The Film Career of Jean-Luc Godard, Part Two
Whatever conventions up until now that Jean Luc Godard had abided by were now completely abandoned; in addition, from this point on, Godard's work would become more politicised. Throughout the remainder of the sixties, Godard's work expressed a fundamentally Marxist social critique and challenged, engaged and even lectured to his audience. This period of his work culminated in the masterly Week-end (1967) a powerful indictment of living the bourgeois dream in modern France. However, he followed Week-end with a series of films that were overly didactic, perhaps with a view to stirring a revolutionary consciousness in the cinema going masses. Godard returned to more conventional cinema in 1979 with his Sauve qui peut la vie which perhaps revealed the beginning of Godard's maturity, dealing as it did more with sensuality and poetry.

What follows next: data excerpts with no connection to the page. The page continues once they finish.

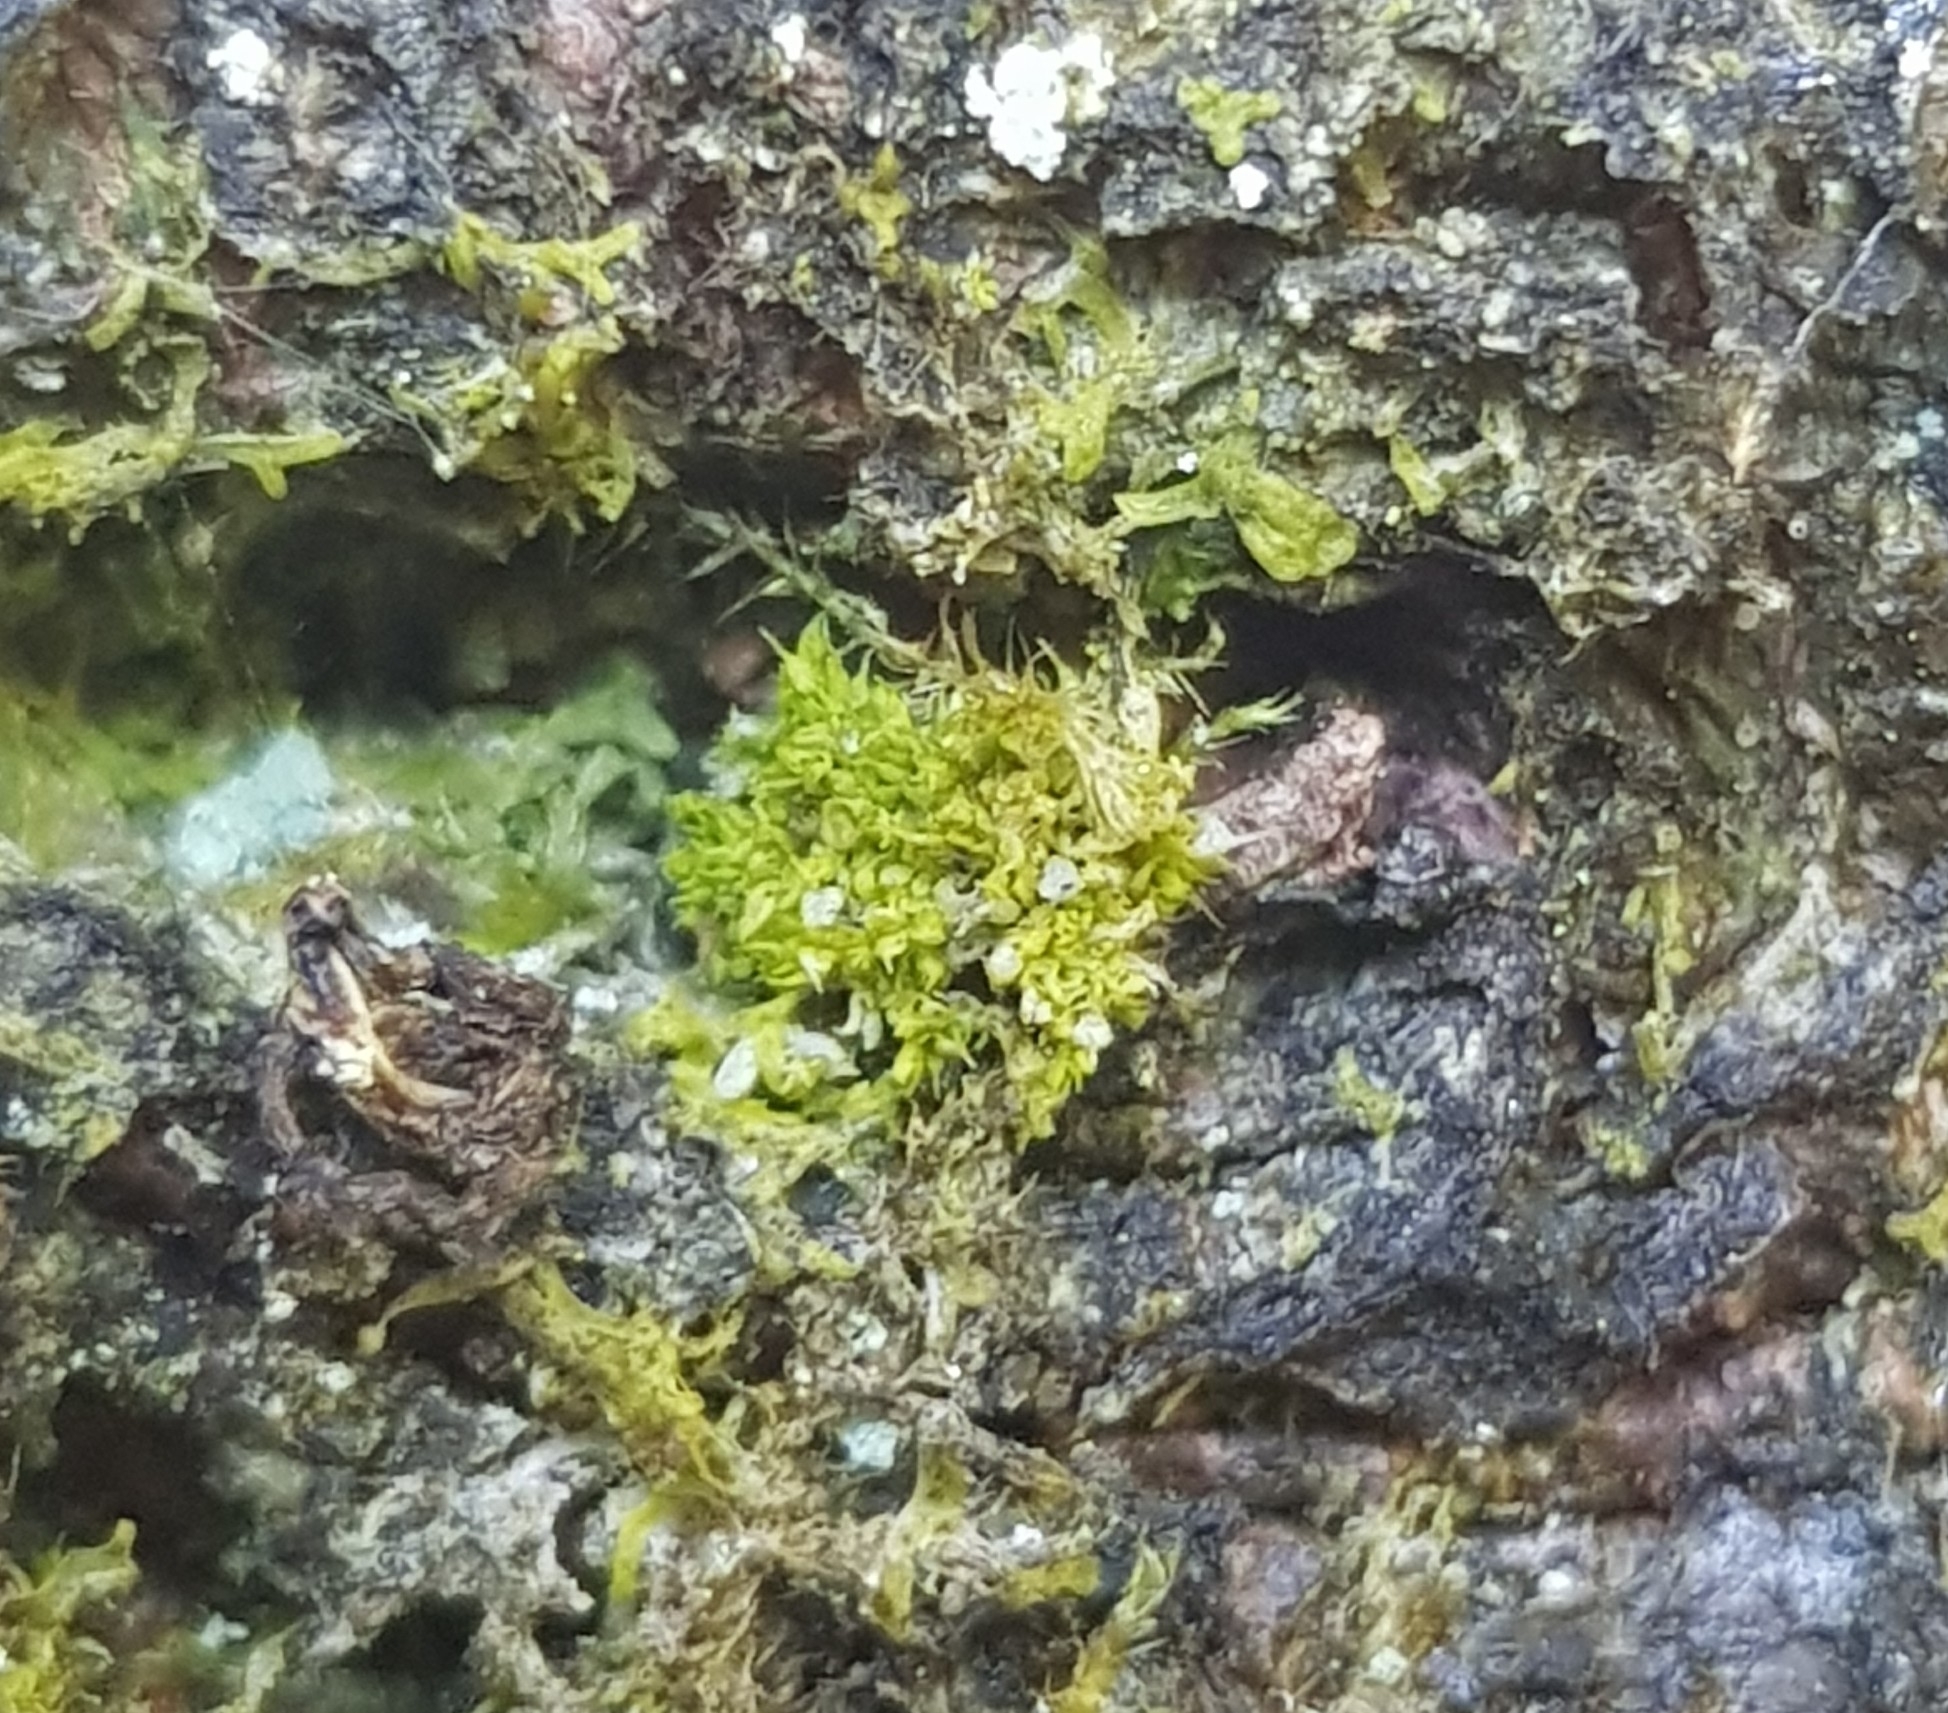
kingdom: Plantae
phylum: Marchantiophyta
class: Jungermanniopsida
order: Porellales
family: Lejeuneaceae
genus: Colura
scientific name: Colura calyptrifolia
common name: Fingered cowlwort
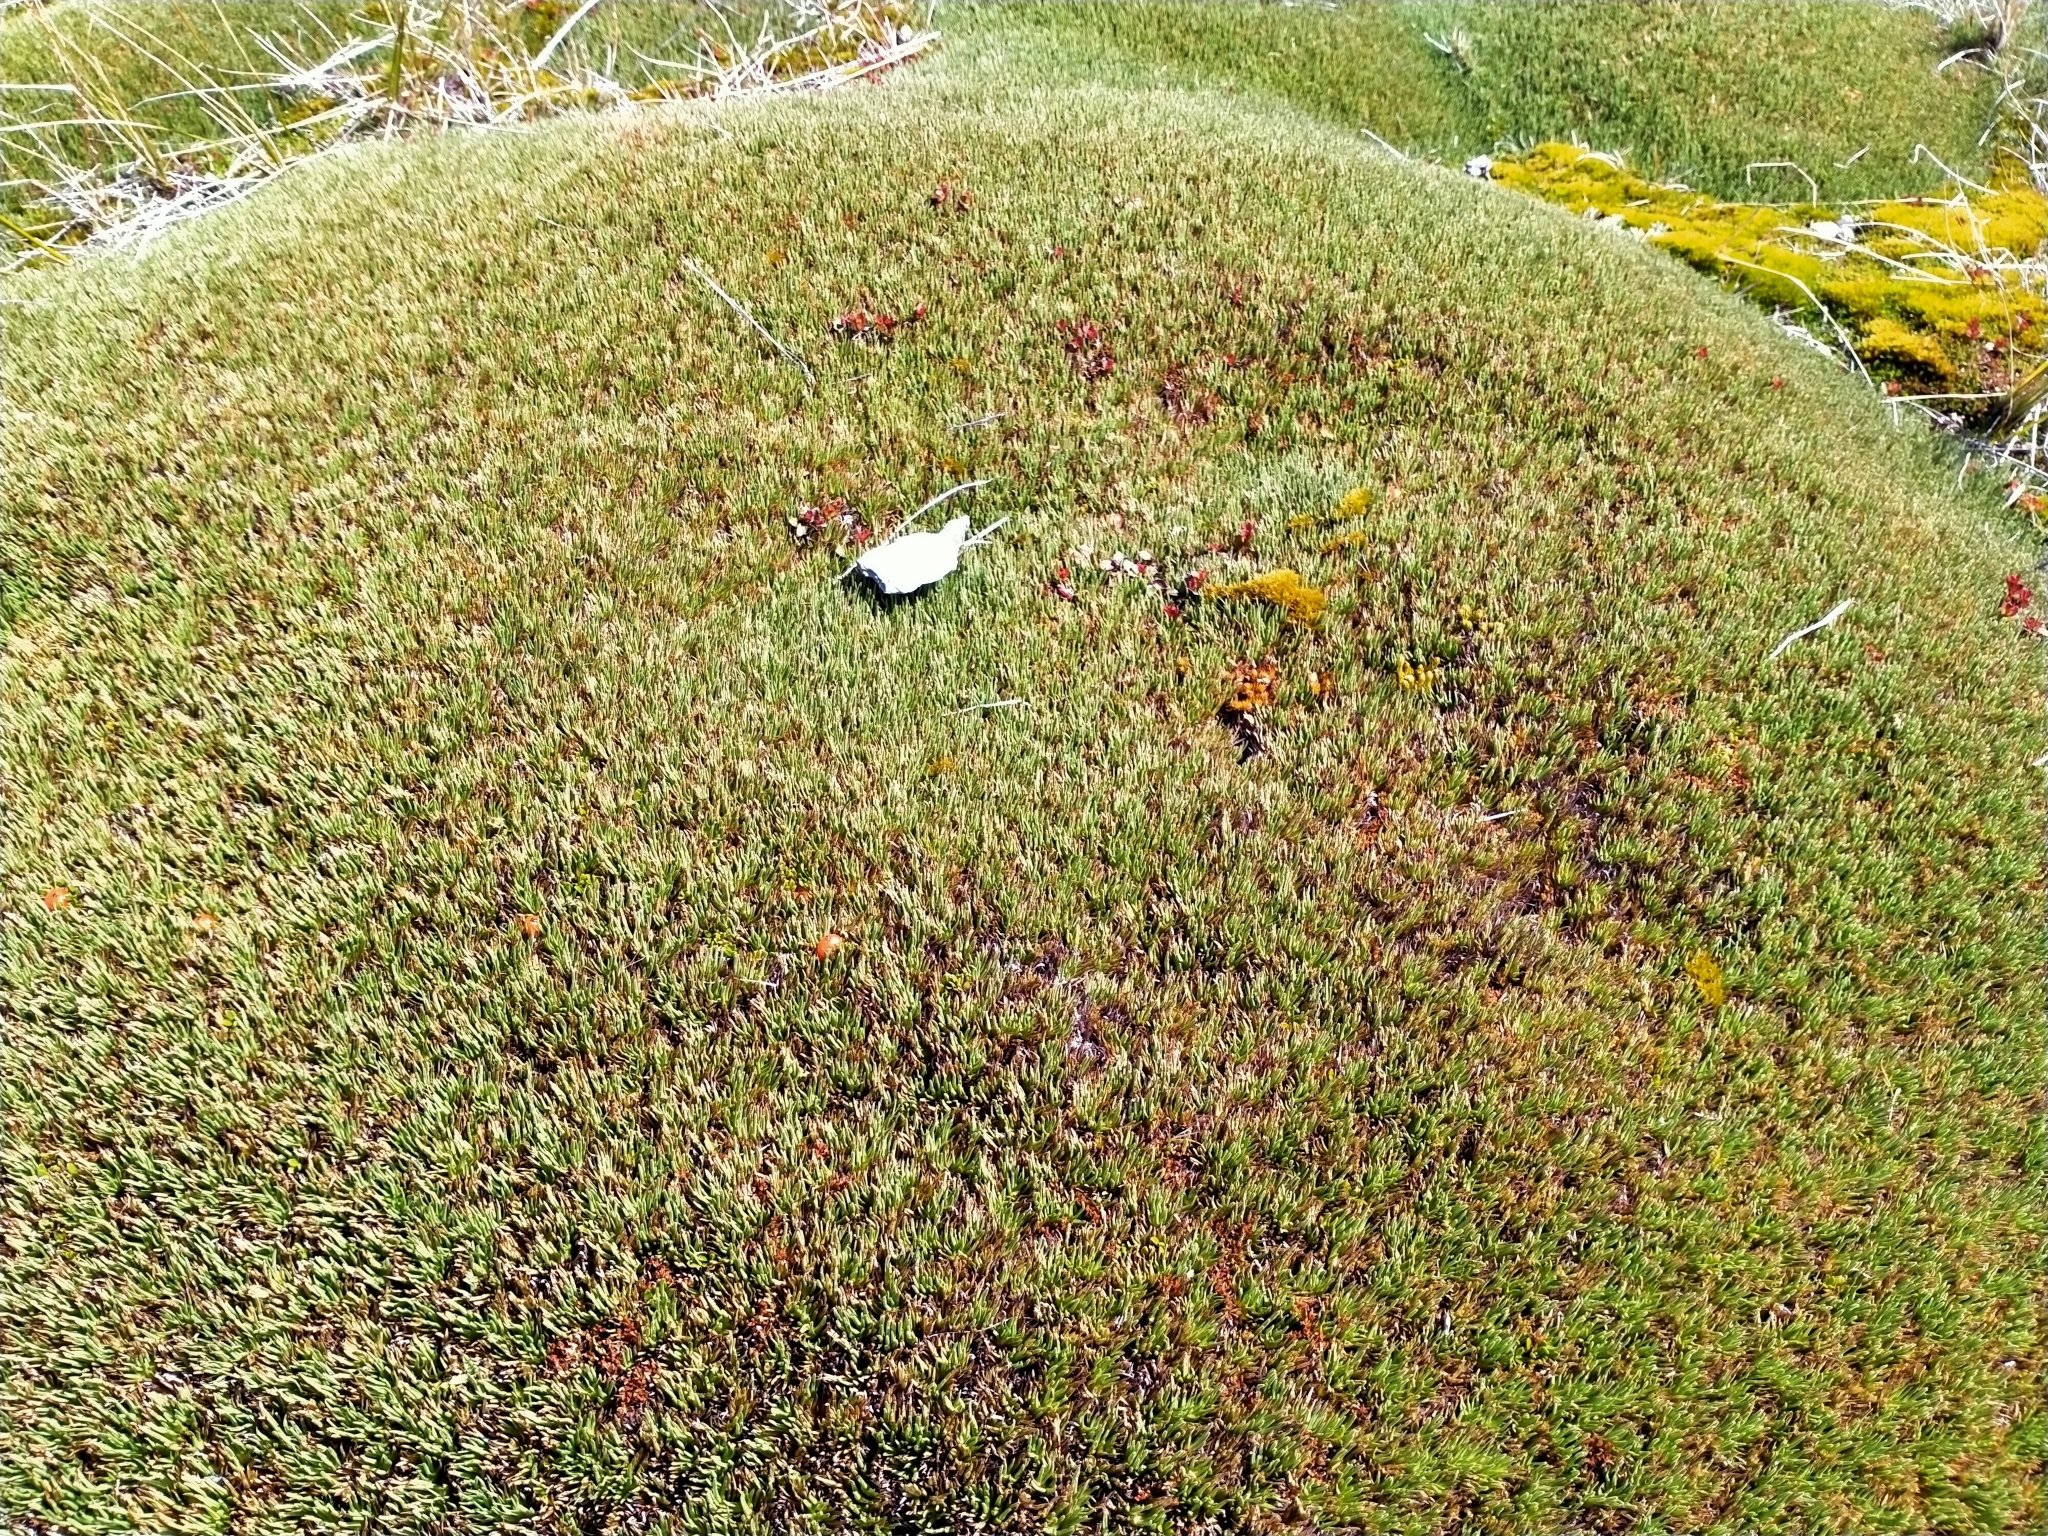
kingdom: Plantae
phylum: Tracheophyta
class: Liliopsida
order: Poales
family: Cyperaceae
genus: Oreobolus
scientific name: Oreobolus pectinatus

He would continue in this vein throughout the eighties producing fantastic works that included Passion (1981), Prénom Carmen (First Name Carmen, 1983), Je vous salue Marie (I Salute Thee Marie / Hail Mary, 1985), Détective (Detective, 1985), King Lear (1987), Soigne ta droite: une place sur la terre comme au ciel (Keep Your Right Up: A Place on the Earth as in Heaven, 1987), and Nouvelle vague (New Wave, 1990). During the 1990s, he worked on the mammoth eight part series Histoire(s) du cinema which combined all the innovations of his video work and engagement in twentieth century issue and the history of film itself. Godard continues to work, his latest feature being Notre Musique (2004) in which he focuses on war specifically the war in Sarajevo.